Upon recommendation of the Governance Committee of the Board of Directors of Health Net, Inc. (the “Company”), the Board of Directors of the Company has approved the payment of the following compensation to each non-employee director of the Board in respect of his/her service on the Board:


    an annual retainer of $30,000 per year for each non-employee director (other than the Chairman of the Board);


    an annual retainer of $5,000 for each Chair of the Compensation Committee, Governance Committee and Finance Committee;


    an annual retainer of $15,000 for the Chair of the Audit Committee;


    meeting fee of $2,000 for each meeting of the Board of Directors attended, and a $1,000 fee for each committee meeting attended, other than the Audit Committee, which meeting fee is $2,000 for each audit committee meeting attended;


    in lieu of the above listed retainer and meeting fees, the Chairman of the Board receives $15,833 per month, for his services; and


    reimbursement of customary expenses for attending Board, committee and shareholder meetings.

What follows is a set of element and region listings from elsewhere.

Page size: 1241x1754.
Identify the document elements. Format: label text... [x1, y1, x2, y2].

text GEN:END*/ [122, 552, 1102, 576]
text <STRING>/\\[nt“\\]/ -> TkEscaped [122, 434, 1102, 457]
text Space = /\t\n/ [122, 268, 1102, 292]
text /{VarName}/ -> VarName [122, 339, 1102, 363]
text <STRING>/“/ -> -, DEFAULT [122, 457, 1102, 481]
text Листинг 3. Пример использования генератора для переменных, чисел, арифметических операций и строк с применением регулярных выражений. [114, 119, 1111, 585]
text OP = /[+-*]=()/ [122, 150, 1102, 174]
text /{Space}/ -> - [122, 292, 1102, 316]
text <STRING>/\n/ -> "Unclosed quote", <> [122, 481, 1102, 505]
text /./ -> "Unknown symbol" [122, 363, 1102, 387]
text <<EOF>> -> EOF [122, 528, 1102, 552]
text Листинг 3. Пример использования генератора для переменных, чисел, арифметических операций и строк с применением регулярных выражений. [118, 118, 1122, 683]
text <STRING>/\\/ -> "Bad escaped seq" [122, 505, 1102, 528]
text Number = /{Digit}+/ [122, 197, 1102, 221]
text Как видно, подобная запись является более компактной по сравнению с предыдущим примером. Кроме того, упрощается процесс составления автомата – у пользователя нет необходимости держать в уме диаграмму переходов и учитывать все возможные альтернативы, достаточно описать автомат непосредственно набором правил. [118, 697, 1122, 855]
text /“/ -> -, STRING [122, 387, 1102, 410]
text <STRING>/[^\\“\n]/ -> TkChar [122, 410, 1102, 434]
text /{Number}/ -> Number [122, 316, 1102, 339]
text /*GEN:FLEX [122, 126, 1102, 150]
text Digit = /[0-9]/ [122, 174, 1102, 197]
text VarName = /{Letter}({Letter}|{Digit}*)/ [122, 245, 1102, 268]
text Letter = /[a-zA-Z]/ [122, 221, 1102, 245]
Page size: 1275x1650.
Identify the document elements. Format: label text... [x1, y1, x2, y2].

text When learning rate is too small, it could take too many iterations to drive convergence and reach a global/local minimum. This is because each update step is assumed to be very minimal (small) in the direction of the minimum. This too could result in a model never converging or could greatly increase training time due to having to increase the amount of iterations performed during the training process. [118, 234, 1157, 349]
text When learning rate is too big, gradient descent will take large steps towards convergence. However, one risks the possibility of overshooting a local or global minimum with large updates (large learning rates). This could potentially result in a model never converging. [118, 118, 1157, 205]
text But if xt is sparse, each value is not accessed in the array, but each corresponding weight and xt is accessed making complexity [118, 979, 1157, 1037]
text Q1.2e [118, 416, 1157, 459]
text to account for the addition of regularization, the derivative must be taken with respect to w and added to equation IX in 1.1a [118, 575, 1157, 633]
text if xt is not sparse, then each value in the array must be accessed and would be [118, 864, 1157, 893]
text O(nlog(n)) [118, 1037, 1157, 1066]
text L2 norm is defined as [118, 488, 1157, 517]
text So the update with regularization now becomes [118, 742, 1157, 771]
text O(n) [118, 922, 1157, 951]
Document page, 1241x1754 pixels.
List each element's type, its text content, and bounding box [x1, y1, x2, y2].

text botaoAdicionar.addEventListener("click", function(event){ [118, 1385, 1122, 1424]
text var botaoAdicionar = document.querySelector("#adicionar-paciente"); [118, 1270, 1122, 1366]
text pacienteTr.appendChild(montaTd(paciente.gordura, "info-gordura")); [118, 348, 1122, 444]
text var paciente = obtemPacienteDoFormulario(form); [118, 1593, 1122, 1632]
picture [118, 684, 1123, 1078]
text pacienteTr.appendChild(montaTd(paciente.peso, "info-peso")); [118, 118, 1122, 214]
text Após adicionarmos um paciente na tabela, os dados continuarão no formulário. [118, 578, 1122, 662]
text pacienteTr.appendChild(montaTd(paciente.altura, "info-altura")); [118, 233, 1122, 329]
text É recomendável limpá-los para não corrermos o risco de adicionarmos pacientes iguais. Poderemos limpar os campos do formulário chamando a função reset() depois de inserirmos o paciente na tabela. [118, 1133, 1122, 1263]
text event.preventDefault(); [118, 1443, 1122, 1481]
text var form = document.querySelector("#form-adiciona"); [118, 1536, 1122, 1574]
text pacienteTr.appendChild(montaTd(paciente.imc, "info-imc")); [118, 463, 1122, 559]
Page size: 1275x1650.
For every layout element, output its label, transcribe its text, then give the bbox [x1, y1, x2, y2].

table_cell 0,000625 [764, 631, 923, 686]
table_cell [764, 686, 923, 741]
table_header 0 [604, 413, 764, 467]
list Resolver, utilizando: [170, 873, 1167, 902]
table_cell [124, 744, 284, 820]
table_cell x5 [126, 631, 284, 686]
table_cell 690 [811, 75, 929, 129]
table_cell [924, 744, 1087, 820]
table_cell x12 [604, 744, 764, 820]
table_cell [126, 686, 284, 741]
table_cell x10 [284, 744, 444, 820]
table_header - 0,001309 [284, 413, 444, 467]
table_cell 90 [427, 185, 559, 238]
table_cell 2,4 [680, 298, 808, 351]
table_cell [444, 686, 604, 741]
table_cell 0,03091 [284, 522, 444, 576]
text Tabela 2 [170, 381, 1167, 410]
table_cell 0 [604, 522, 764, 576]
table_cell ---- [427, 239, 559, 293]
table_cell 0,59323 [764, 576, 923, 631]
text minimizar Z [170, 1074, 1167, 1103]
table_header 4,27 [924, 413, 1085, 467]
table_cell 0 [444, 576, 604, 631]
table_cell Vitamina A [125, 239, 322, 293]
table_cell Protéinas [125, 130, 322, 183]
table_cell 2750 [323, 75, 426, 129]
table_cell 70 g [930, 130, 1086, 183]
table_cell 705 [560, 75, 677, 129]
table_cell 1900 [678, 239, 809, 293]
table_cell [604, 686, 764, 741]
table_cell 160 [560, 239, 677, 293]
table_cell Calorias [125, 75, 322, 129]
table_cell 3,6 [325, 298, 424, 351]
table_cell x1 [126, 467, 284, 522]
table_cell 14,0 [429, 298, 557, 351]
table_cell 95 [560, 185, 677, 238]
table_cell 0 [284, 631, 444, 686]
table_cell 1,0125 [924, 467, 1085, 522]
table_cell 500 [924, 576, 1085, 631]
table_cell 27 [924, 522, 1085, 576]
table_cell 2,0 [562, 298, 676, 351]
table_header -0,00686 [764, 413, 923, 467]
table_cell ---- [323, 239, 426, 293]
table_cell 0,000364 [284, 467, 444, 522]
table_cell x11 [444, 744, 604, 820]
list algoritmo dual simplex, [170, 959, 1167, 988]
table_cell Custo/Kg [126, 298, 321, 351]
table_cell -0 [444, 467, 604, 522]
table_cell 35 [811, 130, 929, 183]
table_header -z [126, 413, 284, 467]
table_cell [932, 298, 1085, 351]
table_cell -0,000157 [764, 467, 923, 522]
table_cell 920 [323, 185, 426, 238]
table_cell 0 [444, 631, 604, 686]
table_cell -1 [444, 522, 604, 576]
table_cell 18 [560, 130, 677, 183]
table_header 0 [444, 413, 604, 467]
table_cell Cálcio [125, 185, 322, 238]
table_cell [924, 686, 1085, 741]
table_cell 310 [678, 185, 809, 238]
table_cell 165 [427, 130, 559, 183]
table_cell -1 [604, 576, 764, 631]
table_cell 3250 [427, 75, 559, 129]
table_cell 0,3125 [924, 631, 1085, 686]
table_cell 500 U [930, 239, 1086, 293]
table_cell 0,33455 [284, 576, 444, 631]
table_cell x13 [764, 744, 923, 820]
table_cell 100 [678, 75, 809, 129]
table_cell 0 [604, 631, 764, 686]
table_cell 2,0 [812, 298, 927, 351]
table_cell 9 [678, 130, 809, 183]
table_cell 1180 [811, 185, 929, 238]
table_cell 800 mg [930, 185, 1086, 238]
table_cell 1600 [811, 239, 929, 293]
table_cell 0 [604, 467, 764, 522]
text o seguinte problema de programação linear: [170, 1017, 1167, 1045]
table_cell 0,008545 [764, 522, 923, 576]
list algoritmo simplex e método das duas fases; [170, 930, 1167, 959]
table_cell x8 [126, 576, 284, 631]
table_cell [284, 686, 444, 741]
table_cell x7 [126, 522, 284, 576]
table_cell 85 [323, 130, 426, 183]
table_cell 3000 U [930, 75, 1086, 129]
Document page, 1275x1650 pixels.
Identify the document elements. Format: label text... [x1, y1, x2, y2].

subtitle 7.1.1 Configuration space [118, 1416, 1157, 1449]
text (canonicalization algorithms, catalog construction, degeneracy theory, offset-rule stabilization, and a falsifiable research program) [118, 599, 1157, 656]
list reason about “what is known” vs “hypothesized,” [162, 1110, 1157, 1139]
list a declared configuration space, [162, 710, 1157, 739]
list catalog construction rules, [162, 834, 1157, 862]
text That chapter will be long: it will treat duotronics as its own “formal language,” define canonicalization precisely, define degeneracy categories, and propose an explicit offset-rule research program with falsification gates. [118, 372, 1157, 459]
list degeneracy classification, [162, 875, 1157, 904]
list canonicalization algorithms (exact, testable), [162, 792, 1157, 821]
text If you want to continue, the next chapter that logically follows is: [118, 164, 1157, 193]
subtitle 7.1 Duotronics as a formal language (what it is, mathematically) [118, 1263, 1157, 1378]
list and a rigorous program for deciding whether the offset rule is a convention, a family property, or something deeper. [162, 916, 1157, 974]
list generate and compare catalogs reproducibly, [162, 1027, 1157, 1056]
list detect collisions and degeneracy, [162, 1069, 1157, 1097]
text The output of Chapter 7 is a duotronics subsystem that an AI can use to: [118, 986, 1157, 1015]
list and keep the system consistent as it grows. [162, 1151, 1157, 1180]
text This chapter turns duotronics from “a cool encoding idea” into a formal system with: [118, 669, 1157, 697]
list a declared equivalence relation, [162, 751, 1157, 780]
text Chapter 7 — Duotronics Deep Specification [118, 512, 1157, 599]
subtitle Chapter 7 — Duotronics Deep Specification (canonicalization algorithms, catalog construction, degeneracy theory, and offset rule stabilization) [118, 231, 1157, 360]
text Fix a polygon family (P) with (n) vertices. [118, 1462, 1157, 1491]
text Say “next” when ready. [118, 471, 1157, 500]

In addition, the non-employee directors of the Company are eligible to participate in the Company’s Third Amended and Restated Non-Employee Director Stock Option Plan (the “Director Plan”) and the Company’s 1998 Stock Option Plan (the “1998 Plan”). Under the Director Plan, 500,000 shares of Common Stock are reserved for initial grants of nonqualified stock options to directors when they join the Company’s Board and automatic annual grants of nonqualified stock options on each year such director is re-elected to the Company’s Board. Each non-employee director grant entitles the optionee to purchase the granted number of shares of Common Stock (which number is determined pursuant to grant formula provisions in the Director Plan) at an exercise price equal to the fair market value of Common Stock on the date of such grant. Each grant vests as to 33 1/3% of the shares each year on the anniversary of the date of the grant, provided that the options become immediately exercisable in the event of a “change in control” of the Company, as defined in the Director Plan and 1998 Plan, as applicable


Furthermore, the Company maintains a deferred compensation plan pursuant to which non-employee directors are eligible to defer up to 100% of their compensation. The compensation deferred under such plan is credited with earnings or losses measured by the rate of return on investments elected by plan participants. Each plan participant is fully vested in all deferred compensation and earnings credited to his or her account.